A 3-year study on the effect of RGP contact lenses on myopic children

Singapore Med J. 1999 Apr;40(4):230-7.


Aim and background: Recent studies in the West have shown that rigid gas-permeable (RGP) contact lenses can control the progress of myopia in children. These studies were done on Caucasian children, whose myopias are less rapidly progressive than those which we see in Singaporean children. This three-year study was started in 1993, with the following objectives: 1. To verify whether RGP contact lenses can control the progress of myopia in Singaporean children. 2. If so, to investigate the mechanism by which the lenses control myopia; whether by corneal flattening or by reducing the growth of the axial length. 3. If so, to assess if the effects are permanent, by discontinuing lens wear.

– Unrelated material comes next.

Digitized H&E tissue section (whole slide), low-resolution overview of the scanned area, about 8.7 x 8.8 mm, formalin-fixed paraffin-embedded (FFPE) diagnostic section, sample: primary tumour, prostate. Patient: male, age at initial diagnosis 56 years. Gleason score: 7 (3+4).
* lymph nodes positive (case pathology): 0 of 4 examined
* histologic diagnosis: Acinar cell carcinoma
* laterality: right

Materials and methods: The study was carried out at the Eye Clinic of the School Health Service. Enough school children were referred to the clinic from the various schools to achieve about 100 children wearing contact lenses. Past studies showed that the drop-out rate would be 50%, as there is no cosmetic motivation in 10 year-old children to wear contact lenses. The successful wearers were those who had parental encouragement and support.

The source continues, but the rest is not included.